Rightly or wrongly so, in the U.S. a politician can do a lot of bad things, but if he gets the economy going and people to work Americans tend to be very forgiving. I guess that is where the saying "it's the economy stupid" came from.

1 ( +1 / -0 )

@Tokyo-Engr Even if things do not "actually" improve or even "actually" decline under Trump, Trump will cite "alternative facts" to show that things are really GREAT!

4 ( +4 / -0 )

The growth rate of the US automobile industry is currently about 0.9% - not stellar, but not shrinking as it is in Japan. About twice as many cars are made in the US today than when I was born in 1965.

On the other hand, in 1909 it required 303 man-hours to make one car; today, it takes about 25. That's one reason why cars have evolved from being a niche product for the wealthy to a commodity virtually anyone can own. But the jobs will never come back; if anything, the industry will continue to mechanize, further reducing need for employees.

Michigan used to be the center of auto manufacturing due to factors no longer relevant. It was close to the coal fields, and thus close to the steel manufacturers, and it had the transportation links of rivers and the Great Lakes. Today, much less energy is required to make autos, and that energy is usually in the form of cheaper natural gas; less steel is used in autos; and water transportation is no longer required. Living expenses in the Great Lakes region are far higher than in the south, partially due to weather.

The industry hasn't disappeared - it's relatively healthy but has shifted base and requires fewer workers. That's progress. Too bad for those automotive employees who find themselves unable to keep up; blacksmiths in the late 19th C. probably felt the same way.

6 ( +6 / -0 )

whenever things go south for corporations, it's always the junior employees that get hit. Senior executives, however, start talking about their bonuses.

1 ( +1 / -0 )

Taxes and onerous regulations kill business. Unions themselves are part of the problem. No, Trump doesn't hold the solution. That's a far larger issue. But, he's right on some parts of the problem. It's really about the supply/demand balance. Makers of all sorts must satisfy the wants and desires of consumers at acceptable costs or go belly up. US auto makers have yet to learn that basic lesson, but are also crippled by over-regulation.

-1 ( +1 / -2 )

Almost every 19/20th century industries and their workers are going through the same thing. It's happening in Japan, too. Lower wages, job cuts, no benefits, not retirement.
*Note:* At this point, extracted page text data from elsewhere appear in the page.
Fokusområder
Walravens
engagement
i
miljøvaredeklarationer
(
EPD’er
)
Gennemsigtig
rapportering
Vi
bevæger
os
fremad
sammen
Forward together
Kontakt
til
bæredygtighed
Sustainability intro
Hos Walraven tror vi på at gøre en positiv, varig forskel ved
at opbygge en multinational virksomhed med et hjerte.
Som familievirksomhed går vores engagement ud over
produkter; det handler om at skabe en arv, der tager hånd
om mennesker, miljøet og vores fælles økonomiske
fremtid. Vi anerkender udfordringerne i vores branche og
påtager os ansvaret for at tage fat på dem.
The workers in this article aren't special.

3 ( +3 / -0 )

Why are they worried? Their new president promised them the moon. Relax.

3 ( +3 / -0 )

Gilliken also expressed frustration with southern US states, where foreign auto makers such as Volkswagen have opened factories to take advantage of an anti-union environment where they can impose lower salaries.

...as opposed to what? Bloated salaries?

-1 ( +0 / -1 )

All off Japanese auto branches in ISA are not unionized and use toboticized productions. Japanese brand cars, women can repair. US cars, you have to use repair shop.

0 ( +0 / -0 )

One cannot discount the government'a role in driving jobs away. America has the highest corporate tax in the world, corporate tax is offset by adding it to the cost of the cars, or subtracting it from the salaries of laborers. If the cars are priced too high, they won't sell, so the cost must be passed to labor. In addition to the tax, there are literally tens of thousands of rules and regulations which apply to the manufacture of cars and the factories which build them.

Ford will invest $700 million in existing American facilities because the rules regulating the building of a new facility would be so high as to be prohibitive.

Labor is no longer the largest expense for car manufacturers, and as such, it is not the driving force behind outsourcing labor and/or manufacturing. If Trump keeps his promise to cut 75% of federal regulations, and cuts the tax to 15% (like Singapore or Hong Kong), he will have no problem keeping jobs in America. In fact, manufacturers in Europe would probably start moving their factories to America.